Along with the new IMU satellite pantry, Crimson Cupboard also operates their main pantry at Campus View Apartments. Shurr said they opened the satellite pantry was to serve more students in a central location.
“It’s just a way to get the attention of students that may be struggling with food insecurity that are never out in the Campus View area or also don’t know about the other pantry,” Shurr said. “The satellite just allows more people to know about the food pantry.”
Crimson Cupboard’s goal is to diminish the negative effects that food insecurity has on students’ college careers, Shurr said. According to a Hope Center survey from March 2021, three in five college students experience basic needs insecurity, which includes food insecurity.
“The main issue is making sure that students aren’t missing or dropping out of classes because they’re going hungry,” Shurr said. “Ultimately by helping students find and get nutritious food, that raises their chances to finish their college career.”

^^^^

* **REQUIRED ACTION**
Rewrite the passage about Crimson Cupboard between "Along with the" and "includes food insecurity.", inclusive, changing "satellite pantry" to "second pantry". These records have no connection to the passage about Crimson Cupboard.

(Stored items)
^^^^

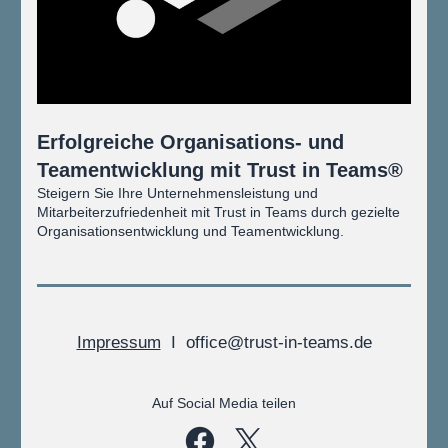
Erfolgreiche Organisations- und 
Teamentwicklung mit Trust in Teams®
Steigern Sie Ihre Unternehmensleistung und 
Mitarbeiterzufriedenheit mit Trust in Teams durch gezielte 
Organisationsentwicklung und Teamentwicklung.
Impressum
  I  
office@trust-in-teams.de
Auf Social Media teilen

^^^^

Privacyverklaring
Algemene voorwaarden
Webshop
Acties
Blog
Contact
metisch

^^^^

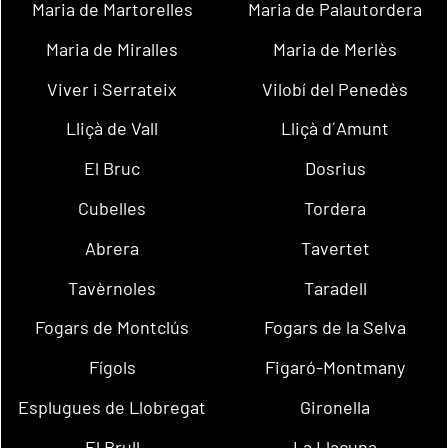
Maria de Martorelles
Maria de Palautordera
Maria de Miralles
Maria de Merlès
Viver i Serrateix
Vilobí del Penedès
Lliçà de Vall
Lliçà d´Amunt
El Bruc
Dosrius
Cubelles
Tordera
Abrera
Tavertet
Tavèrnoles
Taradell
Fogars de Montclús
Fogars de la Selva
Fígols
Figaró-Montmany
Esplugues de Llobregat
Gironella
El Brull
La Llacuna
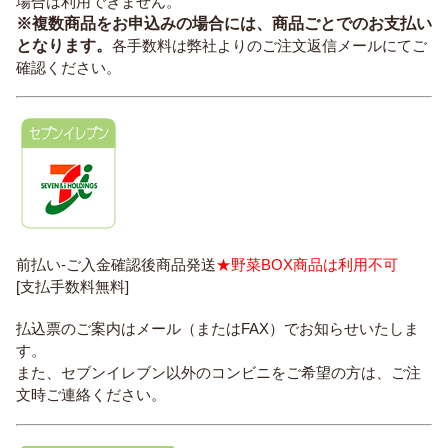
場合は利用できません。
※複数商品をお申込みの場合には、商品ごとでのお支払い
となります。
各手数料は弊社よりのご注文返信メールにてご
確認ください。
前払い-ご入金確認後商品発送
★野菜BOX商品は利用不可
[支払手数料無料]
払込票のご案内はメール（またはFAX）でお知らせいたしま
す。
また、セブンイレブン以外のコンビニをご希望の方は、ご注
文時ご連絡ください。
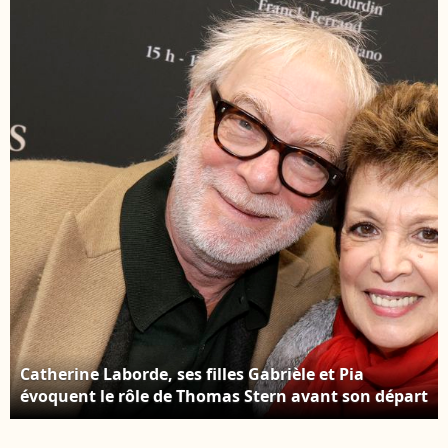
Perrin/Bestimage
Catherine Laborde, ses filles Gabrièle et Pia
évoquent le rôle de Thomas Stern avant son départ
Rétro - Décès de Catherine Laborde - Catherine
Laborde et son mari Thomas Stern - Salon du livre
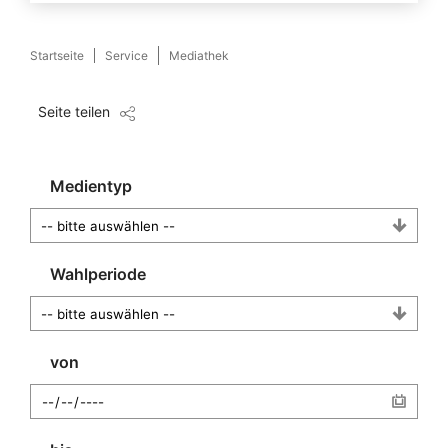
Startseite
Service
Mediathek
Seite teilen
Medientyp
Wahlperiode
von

^^^^

* **ANSWER**
Along with the new IMU second pantry, Crimson Cupboard also operates their main pantry at Campus View Apartments. Shurr said they opened the second pantry was to serve more students in a central location.
“It’s just a way to get the attention of students that may be struggling with food insecurity that are never out in the Campus View area or also don’t know about the other pantry,” Shurr said. “The satellite just allows more people to know about the food pantry.”
Crimson Cupboard’s goal is to diminish the negative effects that food insecurity has on students’ college careers, Shurr said. According to a Hope Center survey from March 2021, three in five college students experience basic needs insecurity, which includes food insecurity.